Much of the post Katrina development of New Orleans has ultimately caused significant displacement of the New Orleans native population in that the city has (and is) being rebuilt in a way to cater to the high end crowd as opposed to helping those with roots within the community. We see this all around the country, albeit in most cases not by way of natural disaster or tragedy, in places like Brooklyn and Austin (for example) How do you see the current trajectory of New Orleans? Do you see it as a sustainable environment for the artistic community?
I cannot speak for whom the city of New Orleans wants to become, but I think that sustainability from an artists perspective does, and always should, come from the work an artist does as an individual. I do not see us as being a collective group. All of us have different causes and motivations to do the work we do. If someone is in New Orleans as an artist I would hope they were there because they were interested in the subject matter that exists in New Orleans and not because of a need to pay rent.
What was your strategy is presenting and maintaining the strong sense of place that exists in ‘Below Dreams’?
We had 2 cinematographers. With Milena Pastreich, who did most of the city shooting, we worked together, taking many photos and video on my phone showing where the eye needs to be. With Brian C. Miller Richard, we did more of the controlled and traditional setups.
Conceptually, what was important to me, was the personal space and public space that ultimately creates the on-screen world and allowing these two things to really feel like they are one. What led me from place to place is where the characters need to be; where the space is these characters naturally inhabit. This is a reflection of the city and that is what keeps people divided.
Technically, what kind of camera setups were you using?
We shot on two Canon 7D hand held rigs. Everything was wireless. No monitors or anything. We had Zeiss CP2 lenses which are really beautiful glass. My friend was booming and we had a lot of lavs.
How big was the crew?
In a few places you utilized long, uninterrupted takes. Did this come organically specific to this film or do you draw influence from the long take approach to filmmaking?

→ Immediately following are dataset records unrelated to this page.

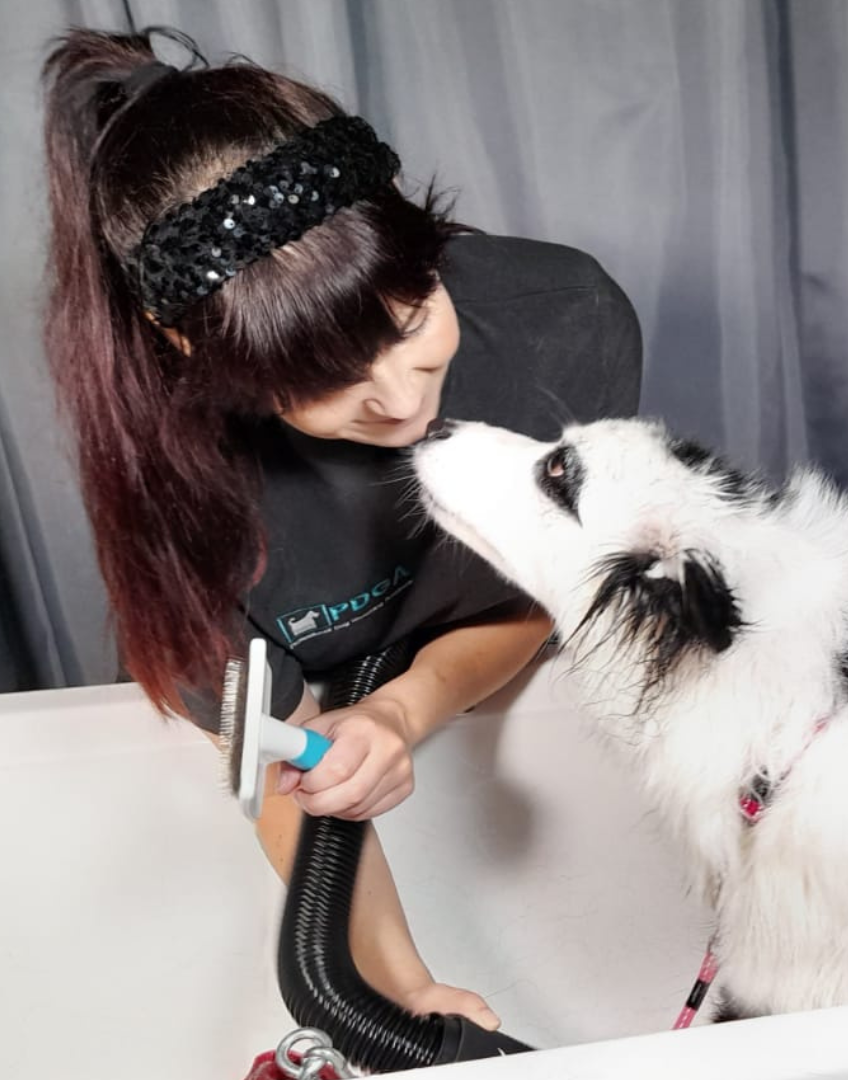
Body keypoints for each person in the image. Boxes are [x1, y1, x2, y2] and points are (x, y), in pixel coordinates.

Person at [41, 27, 641, 1030]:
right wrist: (399, 991)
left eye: (410, 323)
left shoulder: (564, 318)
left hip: (476, 682)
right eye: (323, 379)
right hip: (296, 737)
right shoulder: (179, 495)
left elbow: (552, 585)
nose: (402, 401)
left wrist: (404, 709)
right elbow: (273, 756)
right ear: (195, 350)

The story and the message are what drives the technique. The idea is that we have people who are saying things that are important and we need to listen to them. When someone is finished getting their point across that is when we cut away. There are times when you are standing on the corner and someone may just start talking to you. Even if you do not want to talk you should be mindful of what is being said. In the bus station scene, the man talking is discussing important things like how rent has tripled since Katrina and introducing us to a lot of the issues occurring in New Orleans. As a filmmaker I felt this was an opportunity to not let people walk away.
In general my filmmaking influences come from 1970s American Cinema and the likes of Charles Burnett, Billy Woodberry, Martin Scorsese, Pedro Costa, John Cassavettes and Antonioni. The spirit of these filmmakers speaks to me. This no nonsense, no bullshit approach has always drawn me. Working with people within your community and within natural environments with a not-going-to-wait mentality.

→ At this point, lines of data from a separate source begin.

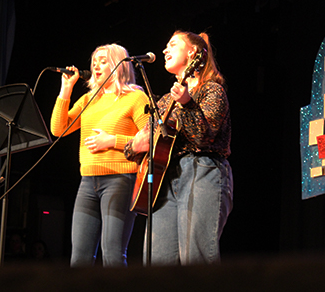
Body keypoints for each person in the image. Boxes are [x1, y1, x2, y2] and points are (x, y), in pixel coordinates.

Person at [124, 30, 233, 265]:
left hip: (202, 169)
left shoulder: (212, 90)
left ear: (192, 52)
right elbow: (136, 147)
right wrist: (135, 145)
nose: (165, 50)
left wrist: (187, 103)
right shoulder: (164, 101)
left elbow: (204, 136)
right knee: (157, 264)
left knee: (196, 259)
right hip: (164, 179)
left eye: (172, 44)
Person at [50, 43, 149, 267]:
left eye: (103, 61)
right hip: (87, 182)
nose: (96, 66)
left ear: (118, 65)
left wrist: (112, 141)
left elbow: (151, 140)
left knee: (112, 254)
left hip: (121, 179)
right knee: (79, 259)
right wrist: (66, 89)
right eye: (94, 62)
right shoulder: (88, 100)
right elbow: (58, 129)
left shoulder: (135, 98)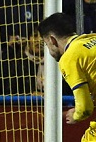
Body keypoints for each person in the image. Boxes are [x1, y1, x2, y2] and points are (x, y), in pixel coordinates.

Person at [38, 12, 96, 141]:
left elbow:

How has the experience of making ‘Below Dreams’ influenced your own outlook toward the nature of opportunity in America? Did you find yourself believing one thing when you started and something different upon completion?

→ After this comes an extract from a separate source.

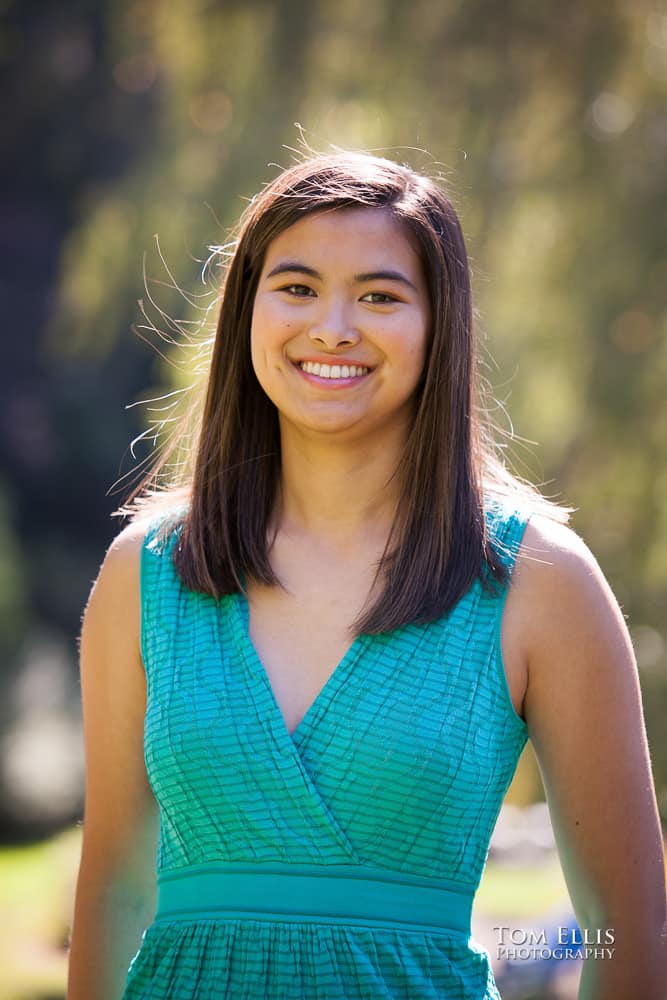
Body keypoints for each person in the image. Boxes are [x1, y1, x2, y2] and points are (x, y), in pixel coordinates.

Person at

What has always stuck with me is that this film is not providing answers. It is adding to a pre-existing conversation about people in their 20’s. History is subjective in the way we perceive what happens. My generation is going to be based on the iconography and imagery that exists. I am simply trying to diversify that space.
About The Filmmaker
Garrett Bradley lives and works in New Orleans, Louisiana. She is the recipient of the Hollywood Foreign Press Association Award, The Lynn Weston Fellowship, The Motion Picture Association of America Award, The Mary Pickford Award, and several academic fellowships. From 2003–2004, Bradley worked as the post-production assistant to filmmakers Laura Poitras and Linda Goode Bryant on the Emmy Nominated-film, Flag Wars. Her first feature length film, Below Dreams, was selected as one of ten for the 2013 IFP Narrative Lab. Bradley has made 24 short films and one feature.